Tuesday, March 8, 2011

2011.03.09 Ashes. Ashes......

I think like an adult .... but I wonder like a child.

I thought “ashes ashes” was a nursery rhyme, a kid’s game (not about the Bubonic plague, btw)

I wondered if it were also the Wisdom of God reminding me that any minute now I could fall down and skin my knee, or more.

Today I thought . . . phone poles are dead trees put into service so we humans can gossip or call loved ones to make sure they are alive.

I wondered if the tall straight once-tree poles drew water from the well of the earth like living trees do, miraculously defying gravity one of our most precise and precious laws.

I THOUGHT on Ash Wednesday that the ashes in the small bowl were the remains of the palms from last year’s Palm Sunday— funeral reminders of great expectations gone sour. And I thought ashes were a powerful symbol to let us know we all will die unrequited in many ways.

I THOUGHT, then what?

I WONDERED if the ashes in the small cardboard box were really my father, at last all contained and right there to scoop up into the palms of my hands, kiss goodbye, and toss once more into the waiting hole in the damp ground.

I WONDERED, then what?

I THOUGHT Lent was a somber but not depressing time, just to stop and reflect, maybe learn a thing or two about what to do differently the next time you . . ., or he . . ., or they . . ., or it . . .
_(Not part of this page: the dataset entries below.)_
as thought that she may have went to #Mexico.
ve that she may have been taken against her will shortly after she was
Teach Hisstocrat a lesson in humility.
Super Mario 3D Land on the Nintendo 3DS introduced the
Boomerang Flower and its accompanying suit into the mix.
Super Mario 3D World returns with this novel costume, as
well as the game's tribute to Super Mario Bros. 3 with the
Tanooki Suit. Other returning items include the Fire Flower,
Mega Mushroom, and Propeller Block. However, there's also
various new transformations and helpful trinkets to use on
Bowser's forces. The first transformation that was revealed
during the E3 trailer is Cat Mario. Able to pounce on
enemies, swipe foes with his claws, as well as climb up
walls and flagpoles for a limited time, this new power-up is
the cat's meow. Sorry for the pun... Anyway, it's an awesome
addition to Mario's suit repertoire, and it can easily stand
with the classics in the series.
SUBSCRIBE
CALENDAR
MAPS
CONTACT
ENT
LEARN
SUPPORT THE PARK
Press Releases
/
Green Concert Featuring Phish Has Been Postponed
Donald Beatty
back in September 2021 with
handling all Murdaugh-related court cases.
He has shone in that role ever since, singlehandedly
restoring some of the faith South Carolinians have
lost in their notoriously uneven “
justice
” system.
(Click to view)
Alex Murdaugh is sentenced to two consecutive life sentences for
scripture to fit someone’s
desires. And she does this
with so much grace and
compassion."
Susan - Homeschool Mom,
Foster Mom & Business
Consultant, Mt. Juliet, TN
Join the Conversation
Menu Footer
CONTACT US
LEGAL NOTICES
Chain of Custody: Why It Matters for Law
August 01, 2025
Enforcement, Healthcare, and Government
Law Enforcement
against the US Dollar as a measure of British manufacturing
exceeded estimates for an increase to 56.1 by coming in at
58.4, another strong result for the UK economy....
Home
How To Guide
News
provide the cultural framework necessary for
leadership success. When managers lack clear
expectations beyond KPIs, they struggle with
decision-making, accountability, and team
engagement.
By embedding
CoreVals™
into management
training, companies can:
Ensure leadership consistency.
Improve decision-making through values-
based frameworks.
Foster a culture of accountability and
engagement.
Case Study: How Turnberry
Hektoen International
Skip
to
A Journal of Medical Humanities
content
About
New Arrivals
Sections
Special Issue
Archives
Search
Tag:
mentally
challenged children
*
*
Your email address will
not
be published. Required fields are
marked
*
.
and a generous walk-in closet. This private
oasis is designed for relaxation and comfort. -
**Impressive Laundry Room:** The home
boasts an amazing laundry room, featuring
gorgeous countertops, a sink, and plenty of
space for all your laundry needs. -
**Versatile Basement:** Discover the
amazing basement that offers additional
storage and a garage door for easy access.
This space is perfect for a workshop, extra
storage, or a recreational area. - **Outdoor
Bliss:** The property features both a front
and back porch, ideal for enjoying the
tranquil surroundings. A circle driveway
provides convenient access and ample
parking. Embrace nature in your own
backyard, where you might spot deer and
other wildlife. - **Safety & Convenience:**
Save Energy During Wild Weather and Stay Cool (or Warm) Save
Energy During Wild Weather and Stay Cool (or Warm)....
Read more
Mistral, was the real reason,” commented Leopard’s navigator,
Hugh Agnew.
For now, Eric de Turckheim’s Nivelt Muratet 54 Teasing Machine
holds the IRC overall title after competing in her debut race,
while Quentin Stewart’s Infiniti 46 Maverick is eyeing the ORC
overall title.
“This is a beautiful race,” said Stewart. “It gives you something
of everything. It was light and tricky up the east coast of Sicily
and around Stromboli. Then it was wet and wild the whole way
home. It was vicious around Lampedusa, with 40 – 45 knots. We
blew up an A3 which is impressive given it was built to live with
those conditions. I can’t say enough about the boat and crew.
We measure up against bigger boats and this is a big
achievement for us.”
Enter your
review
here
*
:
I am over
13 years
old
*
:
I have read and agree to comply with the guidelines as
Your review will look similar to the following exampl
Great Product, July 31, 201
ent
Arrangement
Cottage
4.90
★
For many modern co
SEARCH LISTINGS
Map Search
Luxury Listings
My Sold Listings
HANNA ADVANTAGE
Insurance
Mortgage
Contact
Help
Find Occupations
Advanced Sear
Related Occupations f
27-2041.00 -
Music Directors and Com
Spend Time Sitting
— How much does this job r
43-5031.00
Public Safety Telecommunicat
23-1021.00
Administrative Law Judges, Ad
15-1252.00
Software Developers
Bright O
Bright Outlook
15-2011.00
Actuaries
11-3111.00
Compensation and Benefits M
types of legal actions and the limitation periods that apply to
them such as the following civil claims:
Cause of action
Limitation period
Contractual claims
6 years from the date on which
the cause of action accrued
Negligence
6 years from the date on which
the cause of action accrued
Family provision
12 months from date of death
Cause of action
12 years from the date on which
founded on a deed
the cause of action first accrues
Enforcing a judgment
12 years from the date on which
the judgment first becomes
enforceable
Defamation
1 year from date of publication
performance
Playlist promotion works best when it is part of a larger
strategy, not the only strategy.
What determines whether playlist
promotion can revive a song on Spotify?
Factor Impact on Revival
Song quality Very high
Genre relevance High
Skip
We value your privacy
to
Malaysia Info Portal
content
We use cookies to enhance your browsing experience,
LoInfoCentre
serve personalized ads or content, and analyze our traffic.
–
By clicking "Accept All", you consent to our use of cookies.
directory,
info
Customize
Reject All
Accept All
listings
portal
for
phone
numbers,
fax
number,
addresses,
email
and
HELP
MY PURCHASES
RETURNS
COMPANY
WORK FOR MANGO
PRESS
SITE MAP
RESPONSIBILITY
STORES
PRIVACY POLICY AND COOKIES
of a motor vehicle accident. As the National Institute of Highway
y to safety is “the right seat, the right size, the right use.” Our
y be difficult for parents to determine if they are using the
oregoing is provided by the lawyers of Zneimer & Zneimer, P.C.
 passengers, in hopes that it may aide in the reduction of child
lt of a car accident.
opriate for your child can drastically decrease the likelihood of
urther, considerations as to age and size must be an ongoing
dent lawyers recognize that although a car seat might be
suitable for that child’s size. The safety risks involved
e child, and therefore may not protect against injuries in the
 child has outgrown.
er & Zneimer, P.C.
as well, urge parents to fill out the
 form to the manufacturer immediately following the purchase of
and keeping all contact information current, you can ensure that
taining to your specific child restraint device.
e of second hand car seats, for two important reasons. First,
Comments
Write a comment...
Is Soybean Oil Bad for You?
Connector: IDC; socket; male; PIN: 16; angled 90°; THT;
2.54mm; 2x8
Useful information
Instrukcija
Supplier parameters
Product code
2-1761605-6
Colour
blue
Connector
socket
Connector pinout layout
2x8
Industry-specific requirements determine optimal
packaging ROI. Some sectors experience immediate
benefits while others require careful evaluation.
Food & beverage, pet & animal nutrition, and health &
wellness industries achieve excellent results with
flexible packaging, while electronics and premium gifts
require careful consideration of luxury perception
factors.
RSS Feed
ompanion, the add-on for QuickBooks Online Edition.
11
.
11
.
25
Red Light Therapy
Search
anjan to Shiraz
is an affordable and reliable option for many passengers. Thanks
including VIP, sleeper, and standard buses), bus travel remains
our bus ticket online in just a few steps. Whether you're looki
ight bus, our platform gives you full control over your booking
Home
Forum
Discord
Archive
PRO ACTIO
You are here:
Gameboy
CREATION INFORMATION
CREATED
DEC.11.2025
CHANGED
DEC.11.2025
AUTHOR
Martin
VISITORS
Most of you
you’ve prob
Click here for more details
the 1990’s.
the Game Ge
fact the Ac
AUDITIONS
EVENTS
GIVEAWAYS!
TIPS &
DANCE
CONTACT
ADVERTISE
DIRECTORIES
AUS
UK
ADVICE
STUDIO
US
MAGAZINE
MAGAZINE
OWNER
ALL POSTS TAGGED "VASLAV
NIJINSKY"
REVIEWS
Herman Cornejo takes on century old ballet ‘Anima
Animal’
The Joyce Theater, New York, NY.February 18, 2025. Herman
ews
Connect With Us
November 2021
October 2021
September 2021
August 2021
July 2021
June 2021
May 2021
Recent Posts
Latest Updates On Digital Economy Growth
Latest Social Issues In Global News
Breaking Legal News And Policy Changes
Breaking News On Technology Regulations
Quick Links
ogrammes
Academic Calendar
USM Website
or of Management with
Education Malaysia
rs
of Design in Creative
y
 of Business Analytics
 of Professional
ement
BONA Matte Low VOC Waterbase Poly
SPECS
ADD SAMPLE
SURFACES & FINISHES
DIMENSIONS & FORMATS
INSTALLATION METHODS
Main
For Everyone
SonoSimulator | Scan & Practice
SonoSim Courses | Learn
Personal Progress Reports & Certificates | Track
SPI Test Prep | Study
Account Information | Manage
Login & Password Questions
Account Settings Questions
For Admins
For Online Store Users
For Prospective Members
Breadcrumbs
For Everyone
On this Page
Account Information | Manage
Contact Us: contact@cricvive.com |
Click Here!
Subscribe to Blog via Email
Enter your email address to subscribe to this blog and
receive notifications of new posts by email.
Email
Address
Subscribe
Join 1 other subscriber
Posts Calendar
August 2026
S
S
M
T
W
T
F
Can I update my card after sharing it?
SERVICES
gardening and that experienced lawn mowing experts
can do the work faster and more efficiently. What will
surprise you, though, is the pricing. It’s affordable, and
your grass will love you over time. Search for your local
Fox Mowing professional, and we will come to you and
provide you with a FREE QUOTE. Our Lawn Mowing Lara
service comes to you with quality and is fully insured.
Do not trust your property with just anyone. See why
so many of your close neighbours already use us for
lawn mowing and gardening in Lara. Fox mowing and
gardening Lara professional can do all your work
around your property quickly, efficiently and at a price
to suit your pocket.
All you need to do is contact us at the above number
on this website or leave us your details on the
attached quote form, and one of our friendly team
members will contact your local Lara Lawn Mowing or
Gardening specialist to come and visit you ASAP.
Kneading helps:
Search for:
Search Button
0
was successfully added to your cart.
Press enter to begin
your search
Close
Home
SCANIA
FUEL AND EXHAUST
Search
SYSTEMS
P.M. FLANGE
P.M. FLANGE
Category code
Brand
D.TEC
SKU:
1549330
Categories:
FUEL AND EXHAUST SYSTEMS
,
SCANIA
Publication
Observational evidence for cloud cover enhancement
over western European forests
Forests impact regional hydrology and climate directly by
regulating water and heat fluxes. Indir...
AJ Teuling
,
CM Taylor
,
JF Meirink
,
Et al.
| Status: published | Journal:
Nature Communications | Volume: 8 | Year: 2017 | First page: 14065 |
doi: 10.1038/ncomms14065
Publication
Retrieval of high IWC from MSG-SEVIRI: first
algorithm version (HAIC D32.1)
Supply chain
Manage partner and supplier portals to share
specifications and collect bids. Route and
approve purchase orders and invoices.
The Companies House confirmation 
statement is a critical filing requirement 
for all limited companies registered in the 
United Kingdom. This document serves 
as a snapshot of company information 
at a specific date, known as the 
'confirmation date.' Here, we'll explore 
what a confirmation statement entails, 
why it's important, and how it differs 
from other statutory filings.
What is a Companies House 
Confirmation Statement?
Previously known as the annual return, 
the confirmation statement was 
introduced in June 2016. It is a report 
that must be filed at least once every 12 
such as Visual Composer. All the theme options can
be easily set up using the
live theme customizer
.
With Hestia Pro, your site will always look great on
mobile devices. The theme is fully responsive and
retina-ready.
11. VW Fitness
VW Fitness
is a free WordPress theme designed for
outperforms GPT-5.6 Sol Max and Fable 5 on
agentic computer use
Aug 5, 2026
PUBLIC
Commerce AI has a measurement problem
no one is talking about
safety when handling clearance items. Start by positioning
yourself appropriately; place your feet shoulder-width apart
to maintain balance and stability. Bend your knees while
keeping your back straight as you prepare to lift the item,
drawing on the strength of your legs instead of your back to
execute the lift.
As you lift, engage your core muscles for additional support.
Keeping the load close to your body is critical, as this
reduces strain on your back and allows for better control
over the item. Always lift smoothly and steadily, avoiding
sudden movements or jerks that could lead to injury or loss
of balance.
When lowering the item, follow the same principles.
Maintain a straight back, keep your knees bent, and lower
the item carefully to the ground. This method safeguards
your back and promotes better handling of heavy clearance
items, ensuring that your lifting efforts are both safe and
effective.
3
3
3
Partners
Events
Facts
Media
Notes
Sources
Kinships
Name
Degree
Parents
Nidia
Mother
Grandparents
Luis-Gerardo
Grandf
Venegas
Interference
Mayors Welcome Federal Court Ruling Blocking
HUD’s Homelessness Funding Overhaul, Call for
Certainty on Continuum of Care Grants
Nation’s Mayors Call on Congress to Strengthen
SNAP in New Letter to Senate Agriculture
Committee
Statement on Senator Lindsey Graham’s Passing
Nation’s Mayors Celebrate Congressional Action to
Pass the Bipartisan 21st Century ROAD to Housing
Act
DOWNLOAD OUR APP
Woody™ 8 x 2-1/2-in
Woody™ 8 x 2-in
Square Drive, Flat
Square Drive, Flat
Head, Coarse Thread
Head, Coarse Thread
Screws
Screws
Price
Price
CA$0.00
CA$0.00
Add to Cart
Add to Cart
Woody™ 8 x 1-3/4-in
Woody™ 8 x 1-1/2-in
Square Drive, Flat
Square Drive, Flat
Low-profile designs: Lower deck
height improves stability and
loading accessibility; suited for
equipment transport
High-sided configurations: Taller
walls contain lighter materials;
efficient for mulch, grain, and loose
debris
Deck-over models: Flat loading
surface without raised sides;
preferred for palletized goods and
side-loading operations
I WONDERED if Lent were really 40 days of Jesus’ starving and praying and wasting away in the desert wilderness without his Mom and Dad or any friends to love, stuck alone with an invisible God he began to call Abba.

I THOUGHT that was a crucible of unnecessary proportions for a very good man.

I WONDERED if that was why my small grandson insisted on having his door open at night, wide open to house light and moonlight, to escape, to give an opening for the sound of his voice should it call out, or to the sound of his Daddy’s footsteps running toward his open door.